• [Aim of the exercise] Copy every one of the rows below word for word, leaving the pictures out of your copy.

• [Dataset extract]
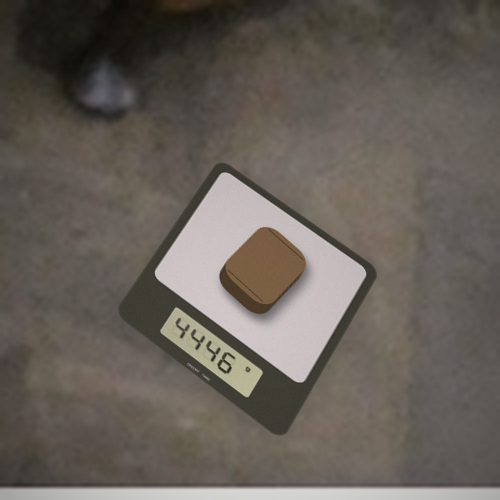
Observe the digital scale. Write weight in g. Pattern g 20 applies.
g 4446
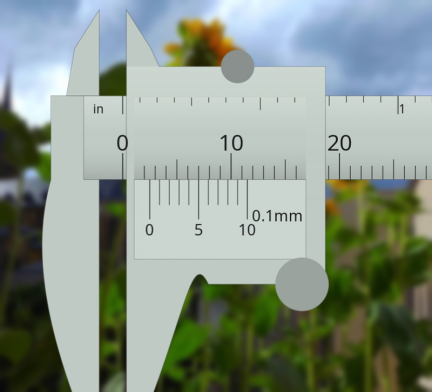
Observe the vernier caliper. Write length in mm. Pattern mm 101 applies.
mm 2.5
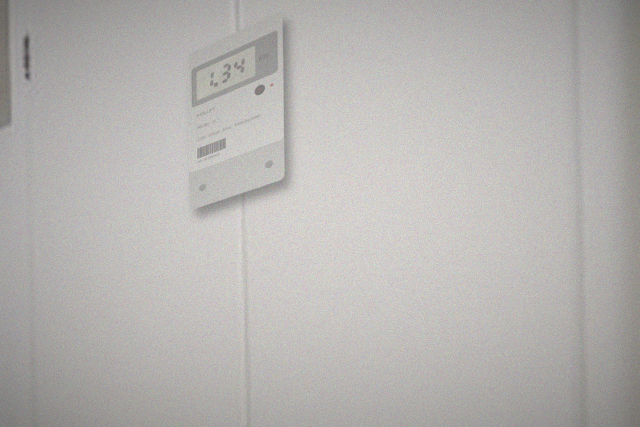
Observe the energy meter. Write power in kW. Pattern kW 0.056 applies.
kW 1.34
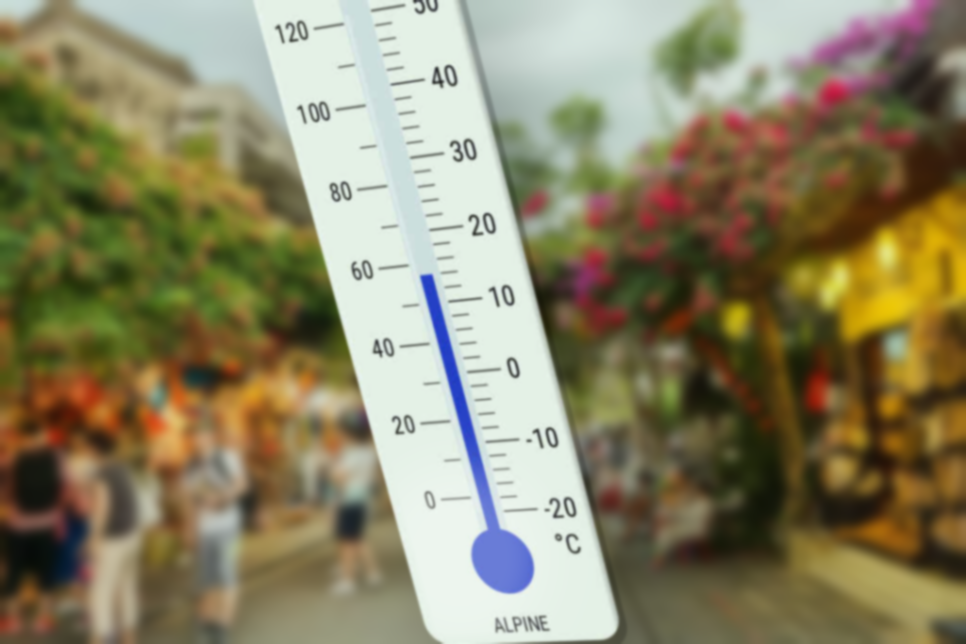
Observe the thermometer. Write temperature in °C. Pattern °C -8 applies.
°C 14
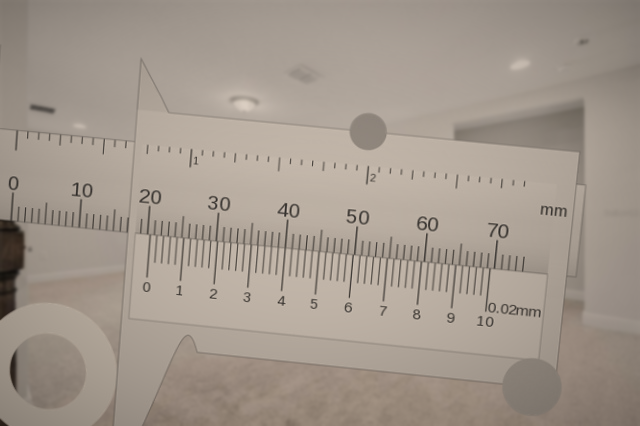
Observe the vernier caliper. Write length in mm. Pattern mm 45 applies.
mm 20.4
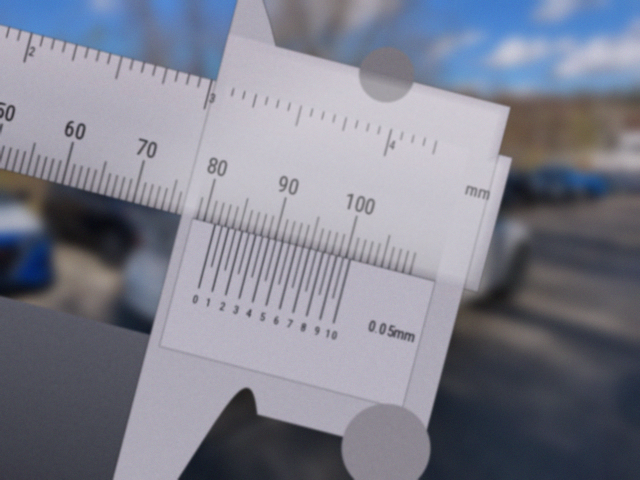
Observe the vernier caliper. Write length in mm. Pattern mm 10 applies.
mm 81.6
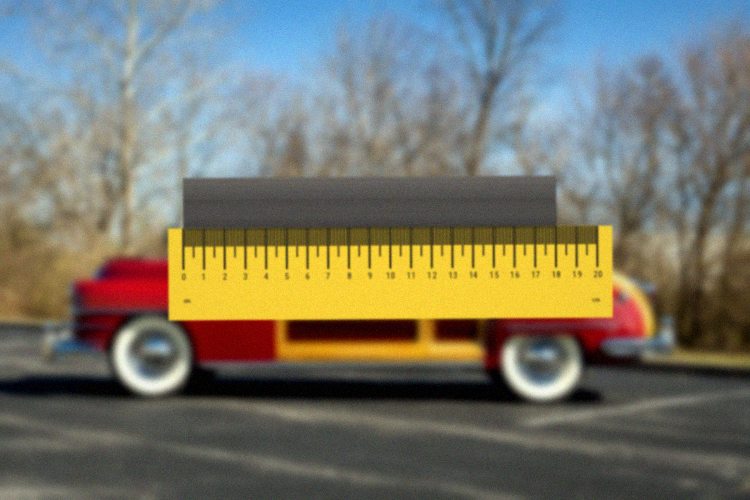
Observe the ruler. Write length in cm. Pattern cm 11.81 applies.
cm 18
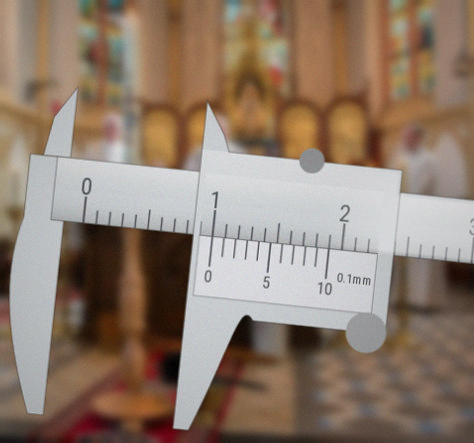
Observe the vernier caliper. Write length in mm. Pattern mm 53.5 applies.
mm 10.0
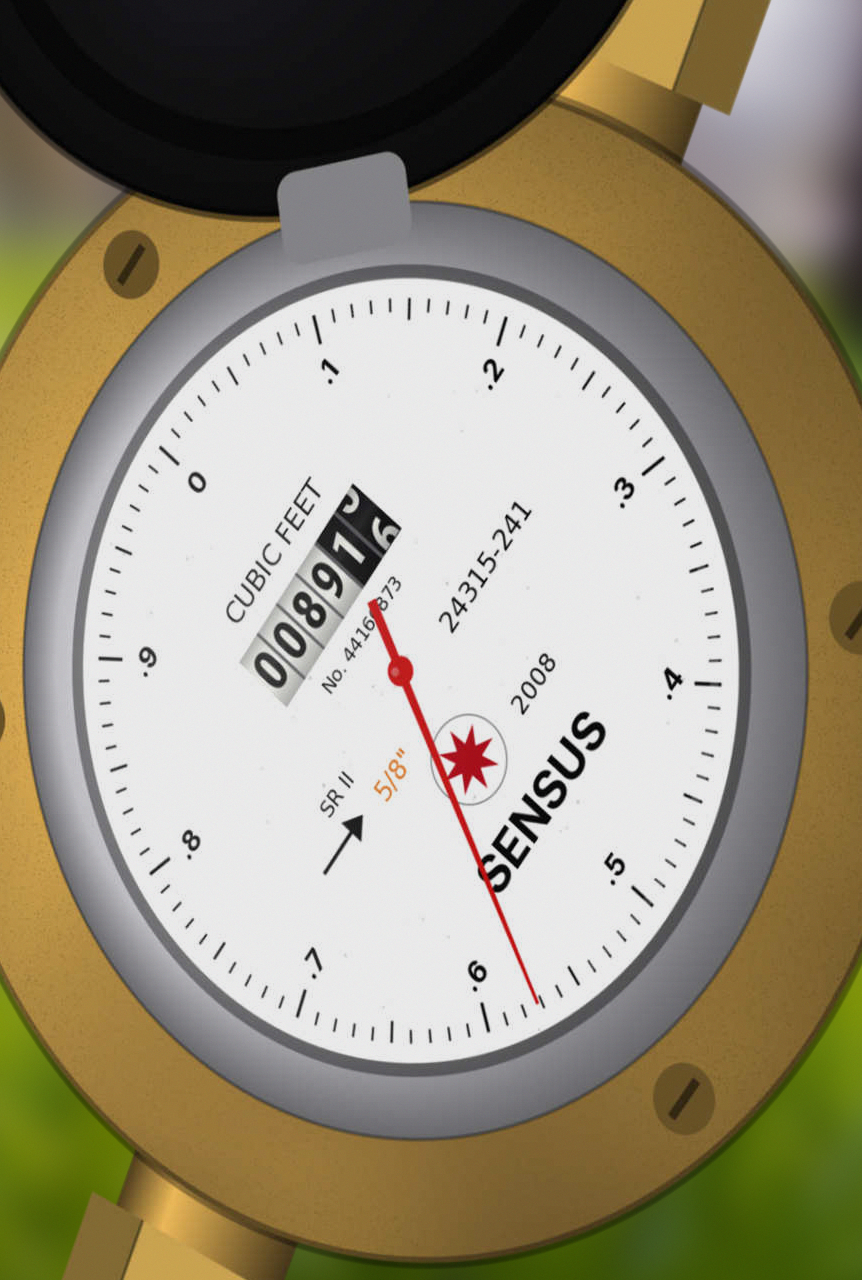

• [Task answer]
Observe the digital scale. Write weight in g. Pattern g 20 applies.
g 4446
Observe the vernier caliper. Write length in mm. Pattern mm 101 applies.
mm 2.5
Observe the energy meter. Write power in kW. Pattern kW 0.056 applies.
kW 1.34
Observe the thermometer. Write temperature in °C. Pattern °C -8 applies.
°C 14
Observe the vernier caliper. Write length in mm. Pattern mm 45 applies.
mm 20.4
Observe the vernier caliper. Write length in mm. Pattern mm 10 applies.
mm 81.6
Observe the ruler. Write length in cm. Pattern cm 11.81 applies.
cm 18
Observe the vernier caliper. Write length in mm. Pattern mm 53.5 applies.
mm 10.0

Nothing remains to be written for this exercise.